Exercise instructions: Please copy out every line of the records below exactly, leaving the pictures out.

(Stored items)

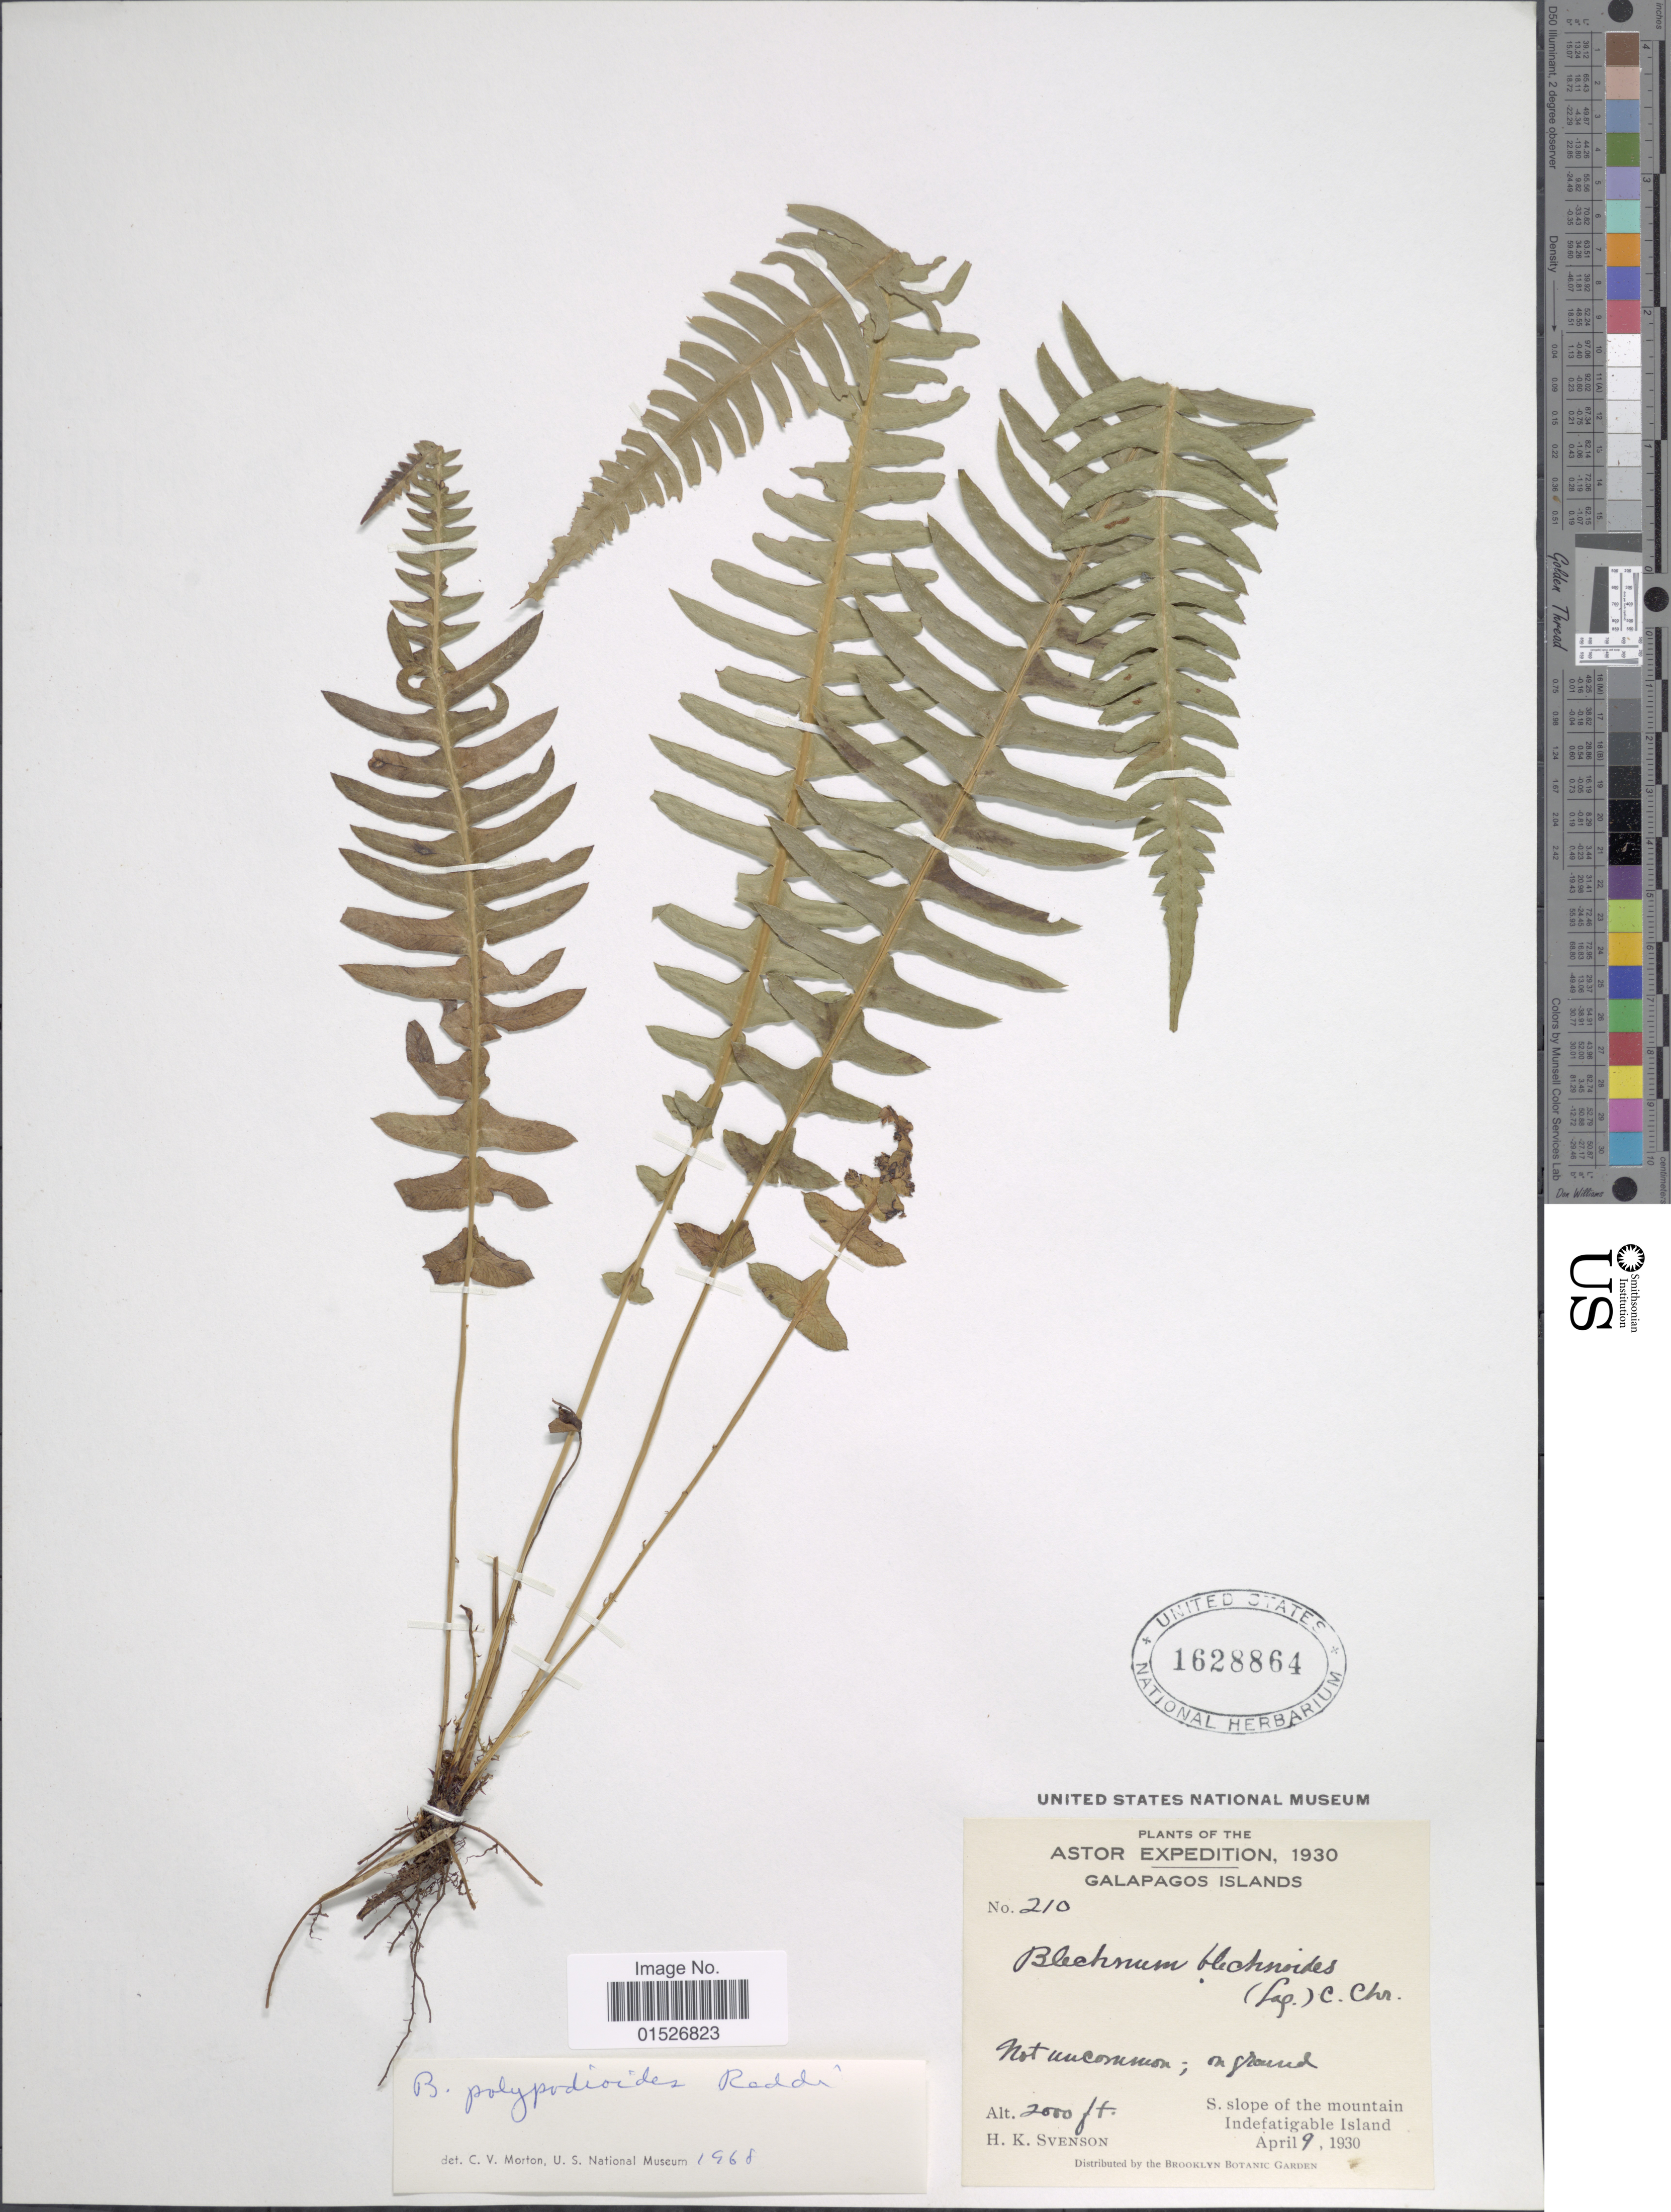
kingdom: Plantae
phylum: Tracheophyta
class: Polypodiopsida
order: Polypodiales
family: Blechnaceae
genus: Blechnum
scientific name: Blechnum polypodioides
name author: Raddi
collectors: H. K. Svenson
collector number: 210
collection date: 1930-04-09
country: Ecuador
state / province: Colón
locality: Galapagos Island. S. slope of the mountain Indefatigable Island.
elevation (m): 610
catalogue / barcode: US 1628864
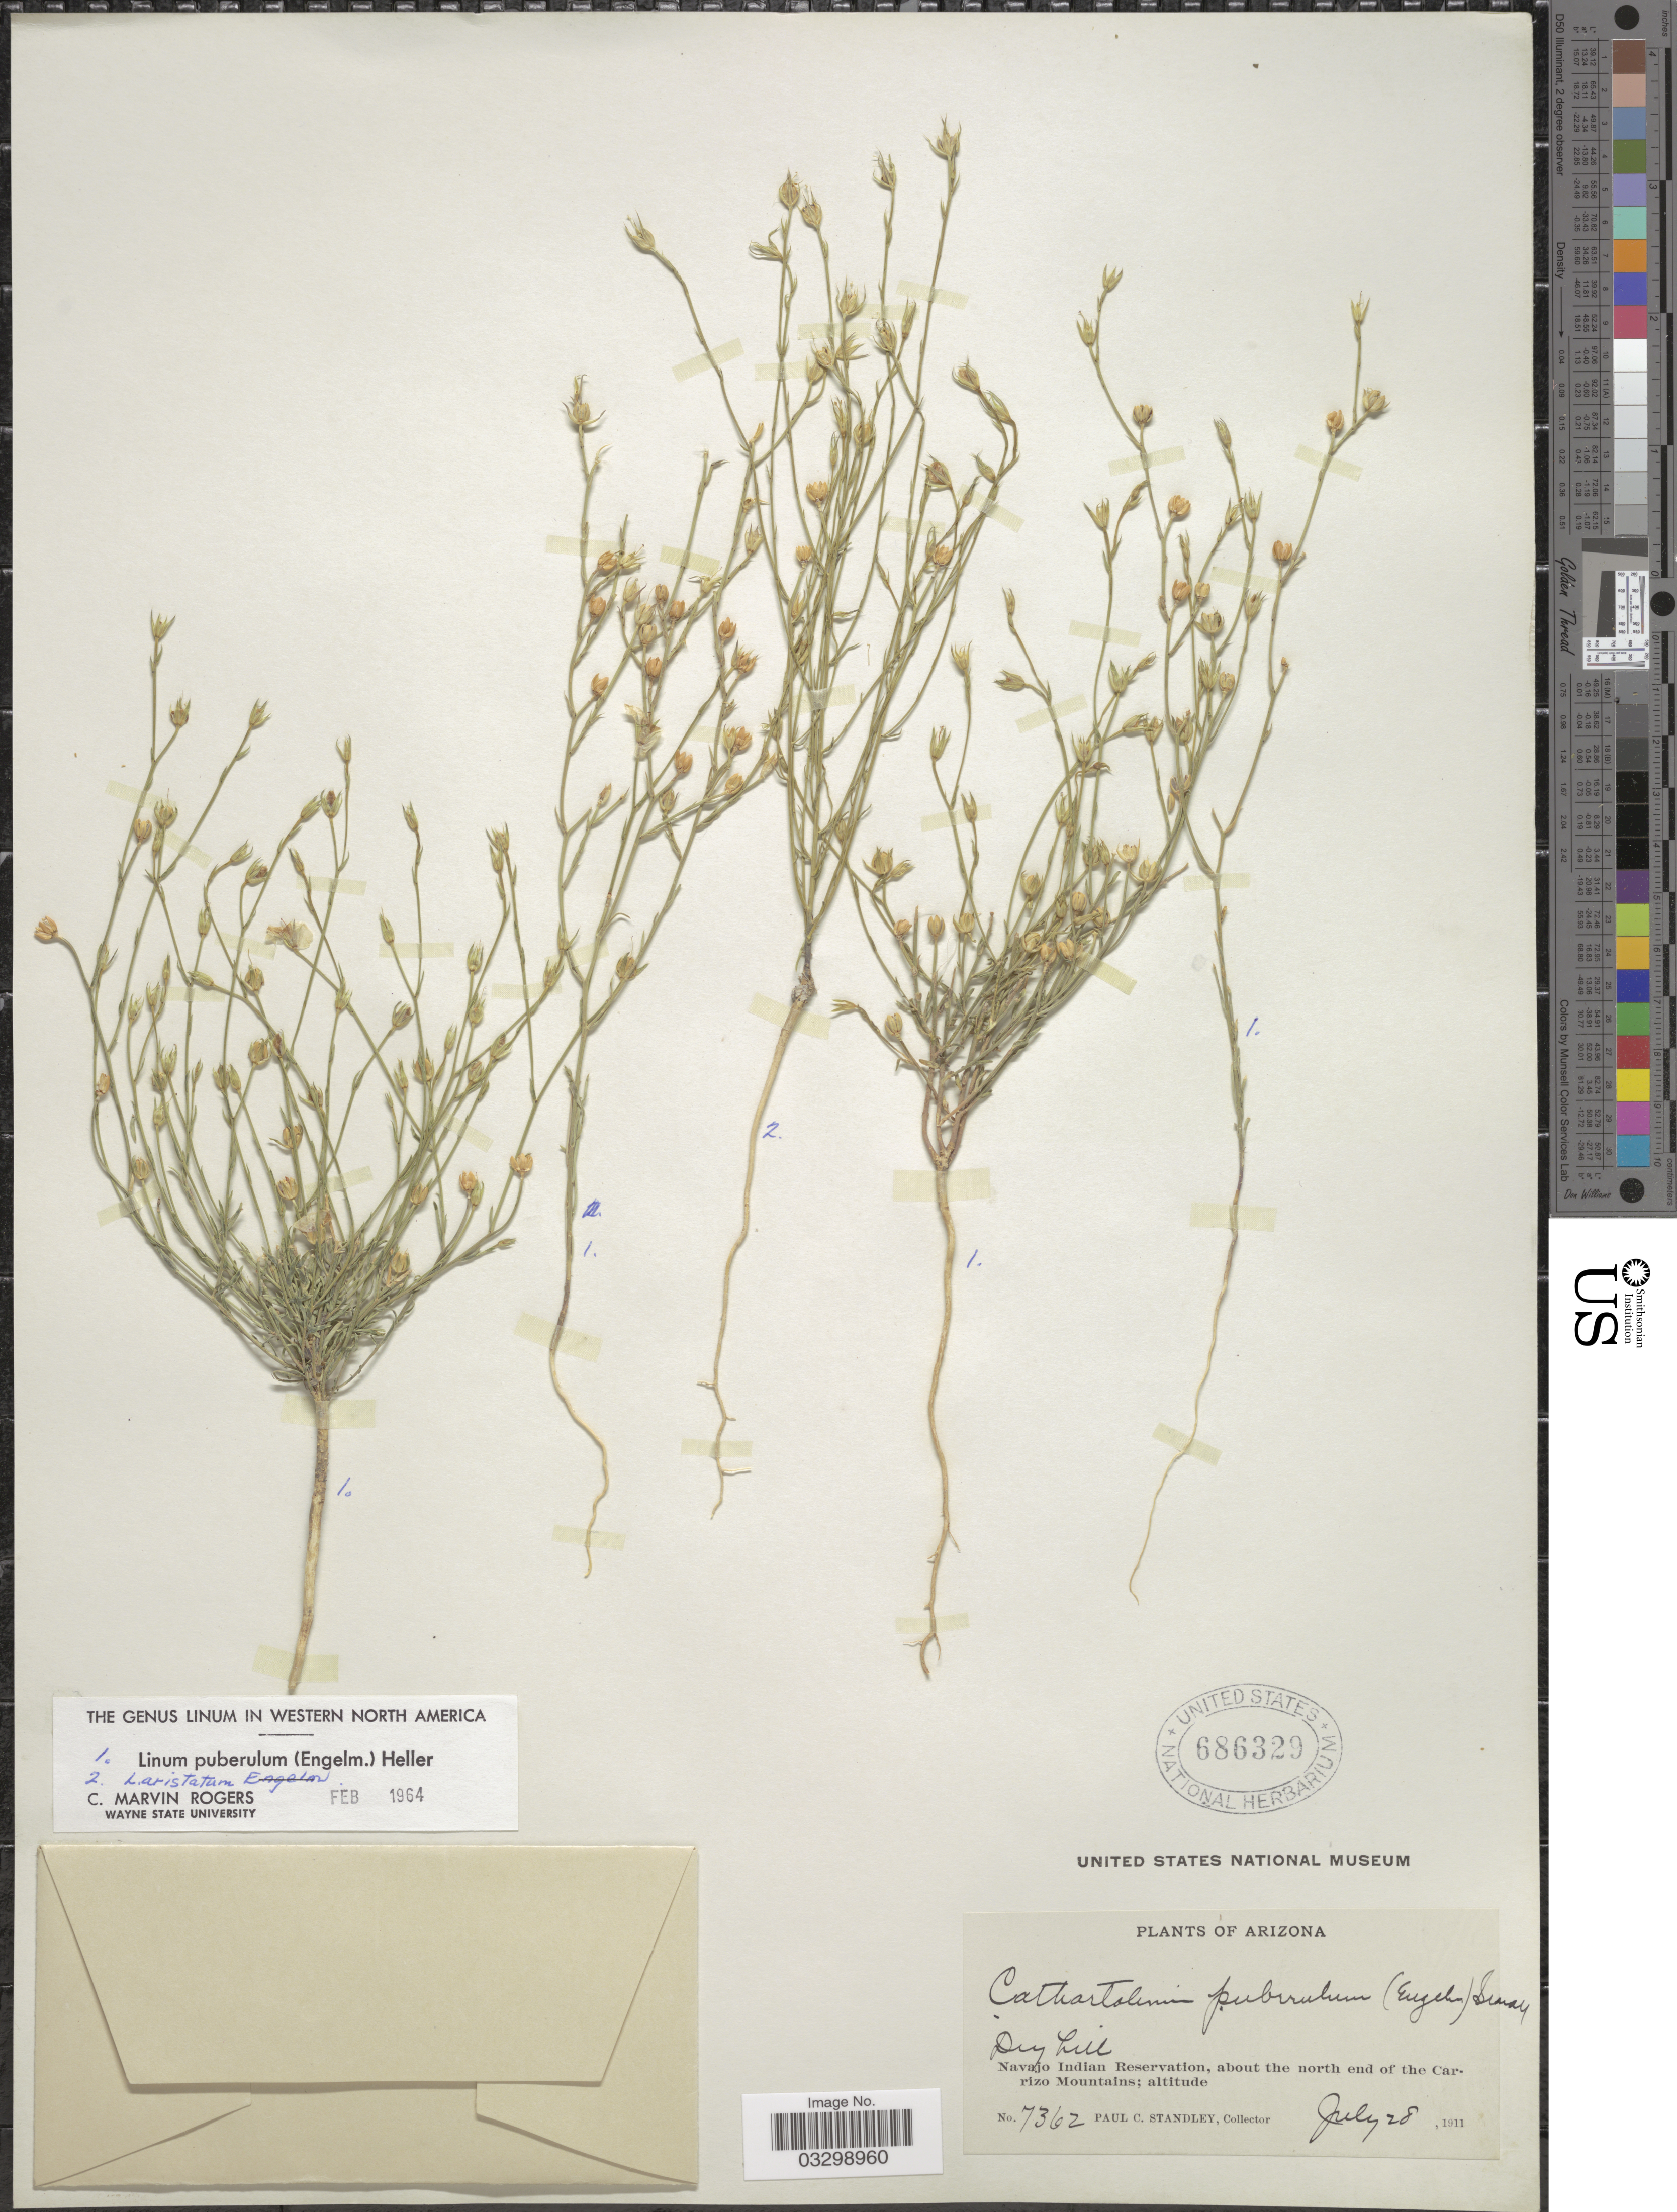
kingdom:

Answer below:
kingdom: Plantae
phylum: Tracheophyta
class: Polypodiopsida
order: Polypodiales
family: Blechnaceae
genus: Blechnum
scientific name: Blechnum polypodioides
name author: Raddi
collectors: H. K. Svenson
collector number: 210
collection date: 1930-04-09
country: Ecuador
state / province: Colón
locality: Galapagos Island. S. slope of the mountain Indefatigable Island.
elevation (m): 610
catalogue / barcode: US 1628864
kingdom:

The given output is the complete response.